Preparing 2 mL of mixed solution of hexane and oleylamine with the volume ratio of 1:1, taking 9.88 mg of tetrachloroauric acid hydrate and 1.33 mg of cuprous chloride in the mixed solution, quickly stirring to form uniform solution, adding 1.4 mL of mixed solution of triisopropylsilane and hexane with the volume ratio of 2:5 prepared in advance into the uniform solution at room temperature, and standing at 60 ℃ until the color of the solution becomes black red to obtain the AuCu alloy nanowire catalyst. As can be seen from fig. 1, the AuCu alloy nanowire catalyst prepared in this embodiment has good flexibility, a diameter as thin as 1.2 nm, and a length of several micrometers.

Dissolving 0.125 g of sodium molybdate hydrate and 0.21 g of ferric nitrate hydrate in 20 mL of water, keeping the pH value of the solution at 6.5, adding 0.5 g L-cysteine and 50 mL of water, stirring for 30 minutes to form a uniform and transparent solution, transferring the solution into a 100 mL high-pressure reaction kettle, preserving the temperature at 200 ℃ for 18 hours, cooling to room temperature, carrying out centrifugal washing on the solution for several times by using absolute ethyl alcohol, and dispersing the obtained FeMoS catalyst in the absolute ethyl alcohol to obtain a standby solution.

Adding the AuCu alloy nanowire catalyst into the spare liquid of the FeMoS catalyst, stirring and dispersing uniformly, standing at room temperature, sucking out supernatant after the supernatant is clarified, placing bottom sediment in a vacuum drying oven at 45 ℃, and drying to obtain the AuCu-FeMoS electrocatalyst. It can be seen from fig. 2 that the AuCu-FeMoS electrocatalyst prepared in this example resembles "cotton ball-shaped" fluffy particles.
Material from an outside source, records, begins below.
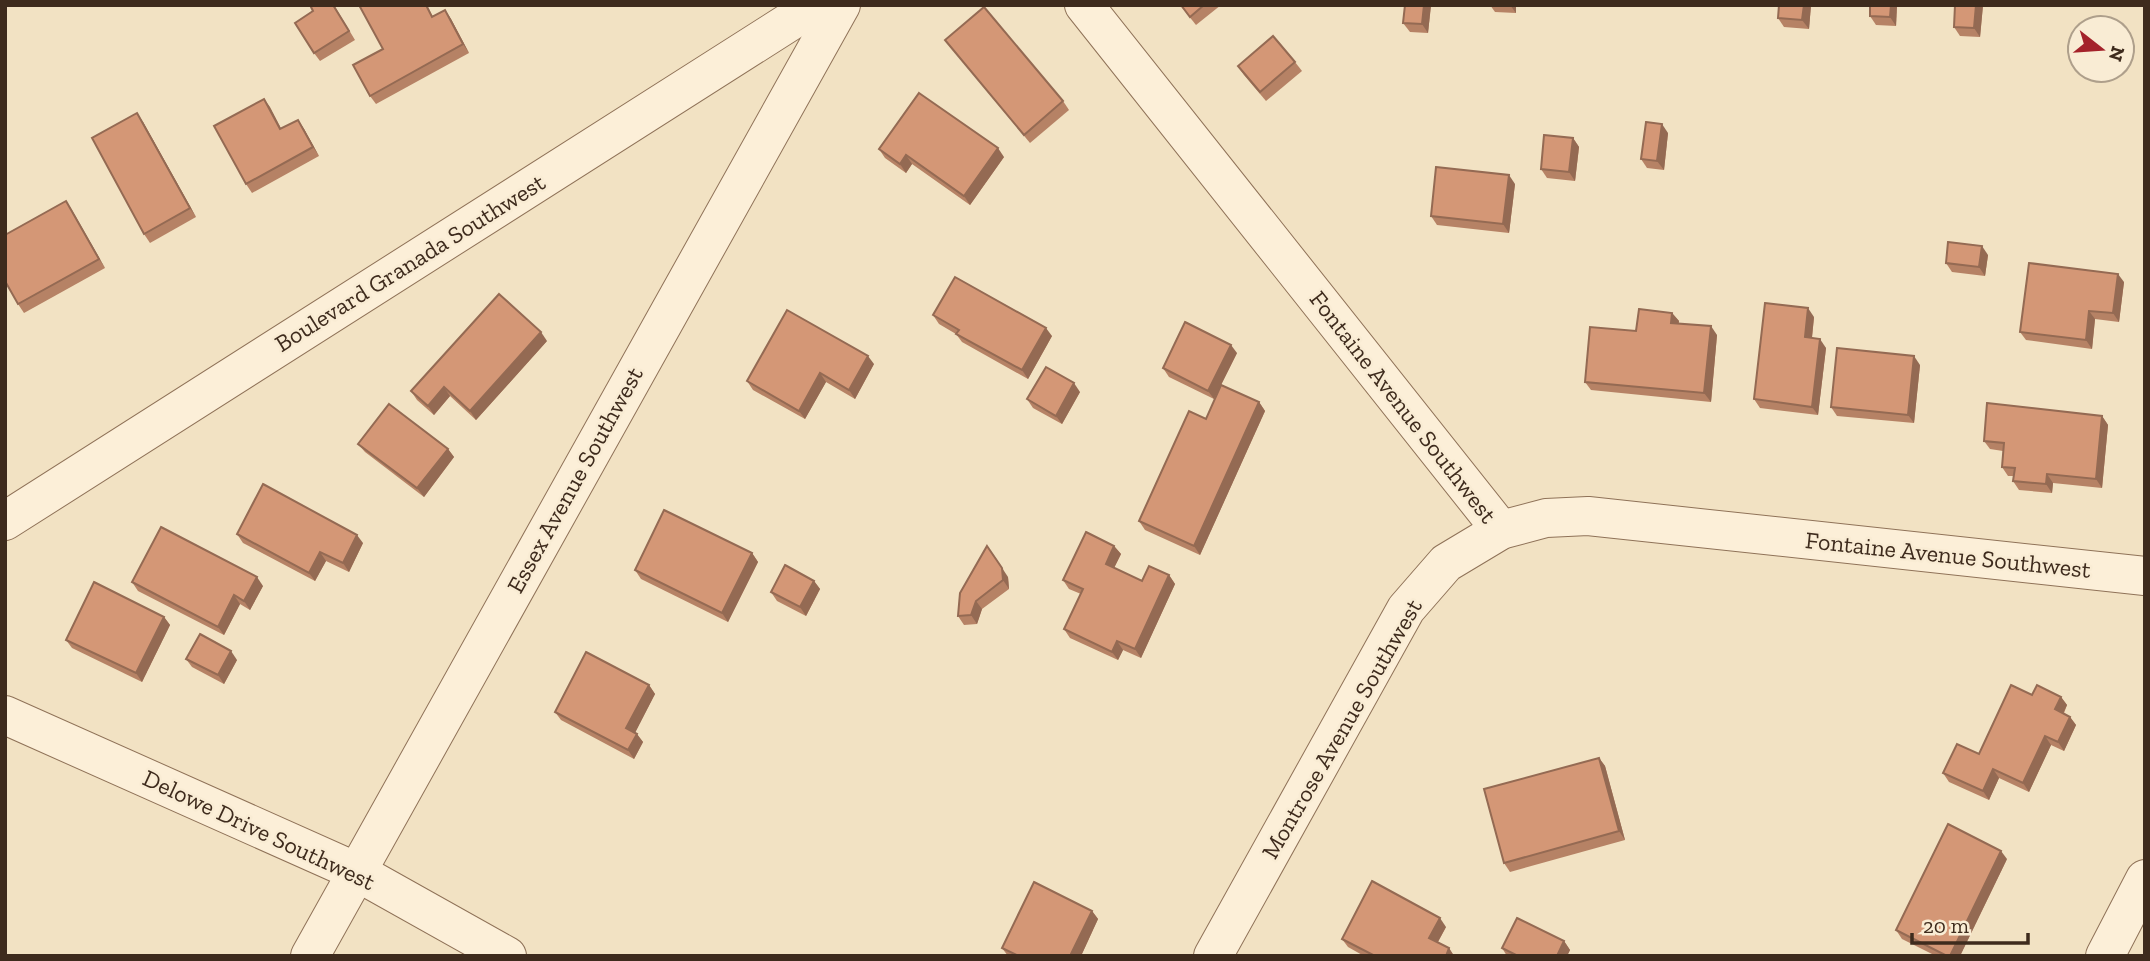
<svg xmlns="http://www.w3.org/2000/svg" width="2150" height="961" font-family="'Zilla Slab',serif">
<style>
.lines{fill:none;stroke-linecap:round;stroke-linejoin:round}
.minor-casing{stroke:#8f7258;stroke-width:40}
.minor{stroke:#fcefd8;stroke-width:38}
.wall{fill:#b68265}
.shaded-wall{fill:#946a53}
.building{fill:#d49776;stroke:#946a53;stroke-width:2}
.labels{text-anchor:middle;stroke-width:5;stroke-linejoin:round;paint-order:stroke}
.street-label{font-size:24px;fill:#3e2b1d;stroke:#f9ecd4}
</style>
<rect width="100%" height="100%" fill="#f2e2c3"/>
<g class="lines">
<g class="minor-casing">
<g id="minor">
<path d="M1084,5L1501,530"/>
<path d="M5,521L816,5"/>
<path d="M5,715L357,872L507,956"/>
<path d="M310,956L841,5"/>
<path d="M1213,956L1406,609L1446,563L1501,530L1546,518L1588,516L2145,576"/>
<path d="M2105,956L2145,879"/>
</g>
</g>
<use href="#minor" class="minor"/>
</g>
<g class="wall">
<path d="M310,5H334L355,40L320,61L314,53L313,11Z"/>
<path d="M359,5H427L433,17L445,10L451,19L469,53L376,104L370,96L383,49Z"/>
<path d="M1180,5H1221L1196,25Z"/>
<path d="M1405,5H1431L1428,33L1410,32L1403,23Z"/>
<path d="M1490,5H1516V13L1495,12Z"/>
<path d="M1811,5L1809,29L1784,27L1778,18Z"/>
<path d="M1897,5L1896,26L1876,25L1870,16Z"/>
<path d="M1983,5L1980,37L1960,36L1954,27Z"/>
<path d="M945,40L1063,101L1069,110L1030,143Z"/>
<path d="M1295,62L1302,71L1266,101L1244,75L1238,66Z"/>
<path d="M264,99L281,129L298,120L304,129L319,156L252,193L246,184Z"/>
<path d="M143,122L196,217L150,243L144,234Z"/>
<path d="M1668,133L1664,170L1647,168L1641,159Z"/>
<path d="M1573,138L1579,147L1575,181L1547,178L1541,169Z"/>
<path d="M879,149L1004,157L970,205L912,164L906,173L885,158Z"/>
<path d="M1515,184L1509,233L1437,225L1431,216Z"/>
<path d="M66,201L105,268L24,313L18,304Z"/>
<path d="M1988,255L1985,276L1952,272L1946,263Z"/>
<path d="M2124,282L2119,322L2095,319L2092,349L2026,340L2020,332Z"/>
<path d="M1672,313L1679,321L1678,323L1717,335L1711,402L1591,390L1585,382L1636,331Z"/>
<path d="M933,315L1052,336L1028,379L962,342L956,334L939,324Z"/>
<path d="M1814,317L1812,338L1826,348L1818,415L1760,408L1754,399Z"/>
<path d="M547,341L476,420L450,396L434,415L417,400L411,391Z"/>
<path d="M1237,353L1214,399L1169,377L1163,368Z"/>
<path d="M874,364L855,399L826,382L805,419L753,390L747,381Z"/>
<path d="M1920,365L1914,423L1837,416L1831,407Z"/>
<path d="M1080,392L1062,424L1033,408L1027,399Z"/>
<path d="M1259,402L1265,411L1200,555L1145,530L1139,521L1206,419Z"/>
<path d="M2102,416L2108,425L2102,488L2053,483L2052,493L2019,490L2013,481L2014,476H2008L2002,467L2003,451L1990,449L1984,441Z"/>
<path d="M358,444L448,449L454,457L424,497L365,452Z"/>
<path d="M237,534L363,543L349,572L326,561L315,581L243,543Z"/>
<path d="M1114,546L1121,554L1114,568L1142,581L1169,575L1175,584L1141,658L1123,650L1118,660L1070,638L1064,629L1081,594L1069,589L1063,580Z"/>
<path d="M752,553L758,562L728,622L641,579L635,570Z"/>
<path d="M1008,577L1009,589L982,609L977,624L964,625L958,616L960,593Z"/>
<path d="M814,581L820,589L806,616L777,601L771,592Z"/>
<path d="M132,582L263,586L250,610L240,604L224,635L138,591Z"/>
<path d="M164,617L170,625L142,682L72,648L66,640Z"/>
<path d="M186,659L237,660L224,684L192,667Z"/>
<path d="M649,685L655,694L635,732L643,742L634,759L561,720L555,712Z"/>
<path d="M2032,695L2061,697L2067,705L2064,713L2070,717L2076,725L2064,751L2051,745L2029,792L1999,778L1989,800L1949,782L1943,773L1979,754Z"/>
<path d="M1599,758L1605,766L1625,840L1510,872L1504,863Z"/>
<path d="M2007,859L1960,956H1936L1902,939L1896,930Z"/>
<path d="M1092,911L1098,919L1081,956H1008L1002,948Z"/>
<path d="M1446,927L1438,942L1449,948L1454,956H1364L1348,947L1342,939Z"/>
<path d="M1564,941L1570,950L1567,956H1507L1502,948Z"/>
</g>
<g class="shaded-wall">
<path d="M1424,5H1431L1428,33L1422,24Z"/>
<path d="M1510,5H1516V13Z"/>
<path d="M1804,5H1811L1809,29L1802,20Z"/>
<path d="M1891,5H1897L1896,26L1890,17Z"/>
<path d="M1976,5H1983L1980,37L1974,28Z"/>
<path d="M445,10L451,19L469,53L463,44Z"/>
<path d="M264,99L270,107L286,138L280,129Z"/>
<path d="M137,113L143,122L196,217L190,208Z"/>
<path d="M298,120L304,129L319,156L313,147Z"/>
<path d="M1662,124L1668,133L1664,170L1657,161Z"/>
<path d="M1573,138L1579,147L1575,181L1569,172Z"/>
<path d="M998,148L1004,157L970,205L964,196Z"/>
<path d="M906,155L912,164L906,173L900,164Z"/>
<path d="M1509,175L1515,184L1509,233L1503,224Z"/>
<path d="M66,201L72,210L105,268L99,259Z"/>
<path d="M1982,246L1988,255L1985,276L1979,267Z"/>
<path d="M2118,274L2124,282L2119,322L2113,313Z"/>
<path d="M1808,308L1814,317L1811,346L1805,337Z"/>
<path d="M2089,311L2095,319L2092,349L2086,340Z"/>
<path d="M1672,313L1679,321L1678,331L1671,323Z"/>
<path d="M1711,326L1717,335L1711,402L1704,393Z"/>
<path d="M1046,328L1052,336L1028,379L1022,370Z"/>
<path d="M541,332L547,341L476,420L470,411Z"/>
<path d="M1820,339L1826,348L1818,415L1812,407Z"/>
<path d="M1231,345L1237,353L1214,399L1208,391Z"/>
<path d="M868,356L874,364L855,399L849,390Z"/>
<path d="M1914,356L1920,365L1914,423L1908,415Z"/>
<path d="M820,373L826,382L805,419L799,411Z"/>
<path d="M1074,383L1080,392L1062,424L1056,416Z"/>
<path d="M444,387L450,396L434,415L428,406Z"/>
<path d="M1259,402L1265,411L1200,555L1194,546Z"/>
<path d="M2102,416L2108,425L2102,488L2096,479Z"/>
<path d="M448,449L454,457L424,497L417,488Z"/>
<path d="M2047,474L2053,483L2052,493L2046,484Z"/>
<path d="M357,535L363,543L349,572L343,563Z"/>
<path d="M1114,546L1121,554L1112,572L1106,564Z"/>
<path d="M320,552L326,561L315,581L309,573Z"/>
<path d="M752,553L758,562L728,622L722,613Z"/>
<path d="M993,554L1008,577L1009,589L1003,580Z"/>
<path d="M1169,575L1175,584L1141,658L1135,649Z"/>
<path d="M257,577L263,586L250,610L244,601Z"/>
<path d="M814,581L820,589L806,616L800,607Z"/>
<path d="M234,595L240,604L224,635L218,627Z"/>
<path d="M976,601L982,609L977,624L971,615Z"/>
<path d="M164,617L170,625L142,682L136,673Z"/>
<path d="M1117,641L1123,650L1118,660L1112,652Z"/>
<path d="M231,651L237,660L224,684L218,675Z"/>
<path d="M649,685L655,694L633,737L626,728Z"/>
<path d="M2061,697L2067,705L2061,718L2055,709Z"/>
<path d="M2070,717L2076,725L2064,751L2058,742Z"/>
<path d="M637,734L643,742L634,759L628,750Z"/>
<path d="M2045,736L2051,745L2029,792L2023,783Z"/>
<path d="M1599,758L1605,766L1625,840L1619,831Z"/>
<path d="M1993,769L1999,778L1989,800L1983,791Z"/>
<path d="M2001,851L2007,859L1960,956H1950Z"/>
<path d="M1092,911L1098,919L1081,956H1070Z"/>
<path d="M1440,918L1446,927L1435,947L1429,938Z"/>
<path d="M1564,941L1570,950L1567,956H1557Z"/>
<path d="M1449,948L1454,956H1445Z"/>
</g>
<g class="building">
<path d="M310,5H333L349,31L314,53L295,23L313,11Z"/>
<path d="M359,5H426L432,17L445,10L463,44L370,96L353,65L383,49Z"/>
<path d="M1181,5H1204L1190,17Z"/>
<path d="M1405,5H1424L1422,24L1403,23Z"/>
<path d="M1779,5H1804L1802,20L1778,18Z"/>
<path d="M1870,5H1891L1890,17L1870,16Z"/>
<path d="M1955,5H1976L1974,28L1954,27Z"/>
<path d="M984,7L1063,101L1024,135L945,40Z"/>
<path d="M1273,36L1295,62L1260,92L1238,66Z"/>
<path d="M919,93L998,148L964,196L906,155L900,164L879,149Z"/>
<path d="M264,99L280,129L298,120L313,147L246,184L214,126Z"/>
<path d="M137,113L190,208L144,234L92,138Z"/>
<path d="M1646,122L1662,124L1657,161L1641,159Z"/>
<path d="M1544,135L1573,138L1569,172L1541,169Z"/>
<path d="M1436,167L1509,175L1503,224L1431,216Z"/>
<path d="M66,201L99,259L18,304L5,281V235Z"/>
<path d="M1948,242L1982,246L1979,267L1946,263Z"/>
<path d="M2029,263L2118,274L2113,313L2089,311L2086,340L2020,332Z"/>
<path d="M955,277L1046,328L1022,370L956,334L959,330L933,315Z"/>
<path d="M499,294L541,332L470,411L444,387L428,406L411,391Z"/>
<path d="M1765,303L1808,308L1805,337L1820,339L1812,407L1754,399Z"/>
<path d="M1639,309L1672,313L1671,323L1711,326L1704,393L1585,382L1590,327L1636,331Z"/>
<path d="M787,310L868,356L849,390L820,373L799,411L747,381Z"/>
<path d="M1185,322L1231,345L1208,391L1163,368Z"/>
<path d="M1837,348L1914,356L1908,415L1831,407Z"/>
<path d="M1046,367L1074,383L1056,416L1027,399Z"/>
<path d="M1221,385L1259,402L1194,546L1139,521L1189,411L1206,419Z"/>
<path d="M1987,403L2102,416L2096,479L2047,474L2046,484L2013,481L2015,468L2002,467L2004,443L1984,441Z"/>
<path d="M389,404L448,449L417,488L358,444Z"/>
<path d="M263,484L357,535L343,563L320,552L309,573L237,534Z"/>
<path d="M664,510L752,553L722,613L635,570Z"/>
<path d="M161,527L257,577L244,601L234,595L218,627L132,582Z"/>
<path d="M1086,532L1114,546L1106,564L1142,581L1149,566L1169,575L1135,649L1117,641L1112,652L1064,629L1083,589L1063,580Z"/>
<path d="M987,546L1002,568L1003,580L976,601L971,615L958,616L960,593Z"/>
<path d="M785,565L814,581L800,607L771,592Z"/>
<path d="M94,582L164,617L136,673L66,640Z"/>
<path d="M200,634L231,651L218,675L186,659Z"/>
<path d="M586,652L649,685L626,728L637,734L628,750L555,712Z"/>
<path d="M2011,685L2032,695L2037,685L2061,697L2055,709L2070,717L2058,742L2045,736L2023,783L1993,769L1983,791L1943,773L1957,744L1979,754Z"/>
<path d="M1599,758L1619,831L1504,863L1484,789Z"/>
<path d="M1948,824L2001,851L1950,956H1947L1896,930Z"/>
<path d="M1372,881L1440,918L1429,938L1449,948L1446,956H1375L1342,939Z"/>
<path d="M1034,882L1092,911L1070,956H1019L1002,948Z"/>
<path d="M1517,918L1564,941L1557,956H1518L1502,948Z"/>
</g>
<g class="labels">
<g class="street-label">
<text transform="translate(410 263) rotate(-32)" y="8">Boulevard Granada Southwest</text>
<text transform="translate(1403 407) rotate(52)" y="8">Fontaine Avenue Southwest</text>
<text transform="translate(575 480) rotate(-61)" y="8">Essex Avenue Southwest</text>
<text transform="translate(1948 555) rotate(6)" y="8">Fontaine Avenue Southwest</text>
<text transform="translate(1342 729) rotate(-60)" y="8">Montrose Avenue Southwest</text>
<text transform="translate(259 830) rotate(25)" y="8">Delowe Drive Southwest</text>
</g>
</g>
<rect width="2150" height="961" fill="none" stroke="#3e2b1d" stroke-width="14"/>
<g transform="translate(2101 49) rotate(107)"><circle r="33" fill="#f9ecd4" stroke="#ae9f8b" stroke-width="2"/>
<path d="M0-5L12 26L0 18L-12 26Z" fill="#a4222a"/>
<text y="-10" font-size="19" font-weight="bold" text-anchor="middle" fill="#3e2b1d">N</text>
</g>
<path d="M1912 933v10h116v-10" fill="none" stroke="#3e2b1d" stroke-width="3.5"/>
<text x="1923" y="933" font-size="21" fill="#3e2b1d" stroke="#f9ecd4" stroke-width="5" paint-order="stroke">20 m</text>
</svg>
2mg of the AuCu-FeMoS electrocatalyst prepared in the embodiment is dispersed in a dispersing agent, the mixed solution is ultrasonically and uniformly coated on carbon paper with the size of 1 x 1 cm, a three-electrode H electrolytic cell system is adopted, the performance of the catalyst is measured through an electrochemical workstation, and the yield of the product ammonia gas is determined by an acid-base neutralization titration method. The ammonia yield and the faradaic efficiency are shown in figure 3.

The nitrogen reduction electrocatalyst prepared by the invention has good nitrogen reduction yield and product selectivity. In the electrical property test result of fig. 3, the ammonia yield and the faraday efficiency of the AuCu-FeMoS electrocatalyst are optimal, and the analysis shows that the AuCu nanowires provide a fluffy porous structure similar to a cotton ball shape for the AuCu-FeMoS electrocatalyst, and the FeMoS provides rich nitrogen reduction active sites for the AuCu-FeMoS electrocatalyst, and the synergistic effect of the two increases the electrochemical active surface area, thereby improving the catalytic activity of the catalyst.
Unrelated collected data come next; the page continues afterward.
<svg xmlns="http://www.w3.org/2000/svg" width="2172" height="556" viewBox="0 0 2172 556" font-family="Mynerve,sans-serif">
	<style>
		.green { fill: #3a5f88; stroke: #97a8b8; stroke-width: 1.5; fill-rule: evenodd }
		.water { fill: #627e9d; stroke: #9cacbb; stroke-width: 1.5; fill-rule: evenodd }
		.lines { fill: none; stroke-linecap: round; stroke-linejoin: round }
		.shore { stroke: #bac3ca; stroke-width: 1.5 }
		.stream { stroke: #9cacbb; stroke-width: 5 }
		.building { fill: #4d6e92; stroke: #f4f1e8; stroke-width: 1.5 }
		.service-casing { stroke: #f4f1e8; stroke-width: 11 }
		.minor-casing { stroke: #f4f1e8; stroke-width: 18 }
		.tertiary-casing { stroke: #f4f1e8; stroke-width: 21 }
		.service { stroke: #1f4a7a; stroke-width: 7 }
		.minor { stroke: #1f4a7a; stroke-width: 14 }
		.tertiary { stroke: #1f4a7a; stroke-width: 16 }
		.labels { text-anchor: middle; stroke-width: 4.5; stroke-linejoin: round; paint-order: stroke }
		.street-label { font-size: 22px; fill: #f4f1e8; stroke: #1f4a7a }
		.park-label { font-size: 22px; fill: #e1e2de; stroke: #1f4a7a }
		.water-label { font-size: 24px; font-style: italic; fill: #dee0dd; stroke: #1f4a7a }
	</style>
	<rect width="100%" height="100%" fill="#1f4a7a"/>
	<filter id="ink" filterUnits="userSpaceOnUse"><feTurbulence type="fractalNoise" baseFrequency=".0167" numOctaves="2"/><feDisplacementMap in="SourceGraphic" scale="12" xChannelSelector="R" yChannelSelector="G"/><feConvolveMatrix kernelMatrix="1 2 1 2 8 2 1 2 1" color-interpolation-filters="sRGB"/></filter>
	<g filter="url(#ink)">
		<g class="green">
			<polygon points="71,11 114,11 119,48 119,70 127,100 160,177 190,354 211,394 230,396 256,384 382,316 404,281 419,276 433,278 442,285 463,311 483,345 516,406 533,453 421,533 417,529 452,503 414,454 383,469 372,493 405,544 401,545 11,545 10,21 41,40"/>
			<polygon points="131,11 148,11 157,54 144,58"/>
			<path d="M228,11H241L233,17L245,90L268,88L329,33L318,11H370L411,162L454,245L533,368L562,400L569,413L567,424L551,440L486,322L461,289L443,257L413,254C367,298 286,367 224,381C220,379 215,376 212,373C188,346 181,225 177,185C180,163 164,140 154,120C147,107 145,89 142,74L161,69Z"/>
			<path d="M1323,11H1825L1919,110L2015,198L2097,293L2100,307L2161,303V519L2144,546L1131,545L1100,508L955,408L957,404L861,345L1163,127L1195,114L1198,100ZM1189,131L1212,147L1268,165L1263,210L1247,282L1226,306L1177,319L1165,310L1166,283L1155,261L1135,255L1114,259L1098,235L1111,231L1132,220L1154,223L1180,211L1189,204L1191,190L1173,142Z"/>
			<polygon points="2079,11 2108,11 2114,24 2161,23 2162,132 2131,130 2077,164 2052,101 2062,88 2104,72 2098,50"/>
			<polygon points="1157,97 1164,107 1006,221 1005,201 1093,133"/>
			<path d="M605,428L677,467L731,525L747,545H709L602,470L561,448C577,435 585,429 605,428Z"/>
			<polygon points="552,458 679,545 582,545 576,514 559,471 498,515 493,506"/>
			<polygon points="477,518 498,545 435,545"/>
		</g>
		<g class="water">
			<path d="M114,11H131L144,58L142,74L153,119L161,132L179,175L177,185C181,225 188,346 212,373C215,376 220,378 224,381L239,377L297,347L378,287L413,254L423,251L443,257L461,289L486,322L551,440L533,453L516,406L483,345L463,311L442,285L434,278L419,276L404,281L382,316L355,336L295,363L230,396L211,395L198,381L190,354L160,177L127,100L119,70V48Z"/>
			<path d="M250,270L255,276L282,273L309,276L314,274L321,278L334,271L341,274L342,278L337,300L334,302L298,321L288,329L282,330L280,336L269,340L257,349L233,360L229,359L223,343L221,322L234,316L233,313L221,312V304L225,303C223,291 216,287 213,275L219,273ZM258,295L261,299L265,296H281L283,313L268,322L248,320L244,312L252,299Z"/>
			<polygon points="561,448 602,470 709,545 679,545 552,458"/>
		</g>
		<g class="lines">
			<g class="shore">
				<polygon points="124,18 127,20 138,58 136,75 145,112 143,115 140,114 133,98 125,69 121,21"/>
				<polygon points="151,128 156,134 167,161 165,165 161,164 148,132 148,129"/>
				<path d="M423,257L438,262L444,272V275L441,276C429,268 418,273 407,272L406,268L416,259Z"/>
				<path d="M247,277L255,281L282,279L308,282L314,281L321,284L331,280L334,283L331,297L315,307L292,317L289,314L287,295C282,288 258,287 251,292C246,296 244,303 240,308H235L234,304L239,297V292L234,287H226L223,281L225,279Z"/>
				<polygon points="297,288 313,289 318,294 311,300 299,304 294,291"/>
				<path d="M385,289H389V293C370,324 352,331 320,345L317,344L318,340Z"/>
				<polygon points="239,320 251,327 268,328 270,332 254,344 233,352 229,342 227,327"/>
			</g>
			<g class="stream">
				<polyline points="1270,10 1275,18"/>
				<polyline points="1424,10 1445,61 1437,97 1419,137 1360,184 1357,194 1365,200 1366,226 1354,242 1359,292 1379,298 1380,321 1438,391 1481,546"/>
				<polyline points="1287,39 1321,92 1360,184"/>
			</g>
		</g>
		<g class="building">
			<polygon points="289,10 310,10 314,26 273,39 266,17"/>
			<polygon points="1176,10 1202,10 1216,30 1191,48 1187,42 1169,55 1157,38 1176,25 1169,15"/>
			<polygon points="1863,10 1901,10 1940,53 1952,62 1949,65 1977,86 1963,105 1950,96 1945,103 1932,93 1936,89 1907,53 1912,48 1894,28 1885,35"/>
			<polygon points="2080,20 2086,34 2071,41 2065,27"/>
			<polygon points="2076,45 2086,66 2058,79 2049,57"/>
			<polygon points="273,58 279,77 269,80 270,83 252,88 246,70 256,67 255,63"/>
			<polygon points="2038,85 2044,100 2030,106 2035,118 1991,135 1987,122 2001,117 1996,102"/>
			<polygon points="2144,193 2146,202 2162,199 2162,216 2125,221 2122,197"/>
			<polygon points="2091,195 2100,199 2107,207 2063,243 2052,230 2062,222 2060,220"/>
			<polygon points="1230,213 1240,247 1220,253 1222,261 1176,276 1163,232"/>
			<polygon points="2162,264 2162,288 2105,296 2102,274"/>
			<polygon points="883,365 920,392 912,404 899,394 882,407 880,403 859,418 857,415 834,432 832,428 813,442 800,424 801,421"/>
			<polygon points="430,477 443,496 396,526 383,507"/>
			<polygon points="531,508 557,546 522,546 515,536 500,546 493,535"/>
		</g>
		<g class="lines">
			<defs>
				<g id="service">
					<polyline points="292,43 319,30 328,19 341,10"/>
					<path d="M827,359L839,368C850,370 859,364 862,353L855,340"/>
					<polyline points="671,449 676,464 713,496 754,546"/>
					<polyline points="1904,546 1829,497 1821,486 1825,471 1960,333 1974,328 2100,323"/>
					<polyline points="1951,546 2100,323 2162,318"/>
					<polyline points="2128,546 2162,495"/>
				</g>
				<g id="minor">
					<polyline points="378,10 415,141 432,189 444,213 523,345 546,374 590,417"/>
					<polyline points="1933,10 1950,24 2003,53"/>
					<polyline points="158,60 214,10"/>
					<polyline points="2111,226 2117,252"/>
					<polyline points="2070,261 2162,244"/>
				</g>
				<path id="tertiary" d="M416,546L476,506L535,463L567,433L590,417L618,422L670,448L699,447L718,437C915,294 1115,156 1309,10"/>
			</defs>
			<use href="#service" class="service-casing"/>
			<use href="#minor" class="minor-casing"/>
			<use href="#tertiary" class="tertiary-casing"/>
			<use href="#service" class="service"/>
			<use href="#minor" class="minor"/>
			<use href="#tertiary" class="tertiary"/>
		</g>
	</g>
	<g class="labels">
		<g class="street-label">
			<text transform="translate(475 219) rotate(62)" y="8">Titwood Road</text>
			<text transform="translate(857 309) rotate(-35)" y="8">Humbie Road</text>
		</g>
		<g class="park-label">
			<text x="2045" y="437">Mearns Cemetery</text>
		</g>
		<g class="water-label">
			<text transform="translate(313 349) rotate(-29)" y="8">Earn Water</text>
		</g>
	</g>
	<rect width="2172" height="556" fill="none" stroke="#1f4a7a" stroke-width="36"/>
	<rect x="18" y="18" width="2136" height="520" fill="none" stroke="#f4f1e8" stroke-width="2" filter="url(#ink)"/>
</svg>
The foregoing embodiments illustrate the principles, principal features and advantages of the invention, and it will be understood by those skilled in the art that the invention is not limited to the foregoing embodiments, which are merely illustrative of the principles of the invention, and that various changes and modifications may be made therein without departing from the scope of the principles of the invention.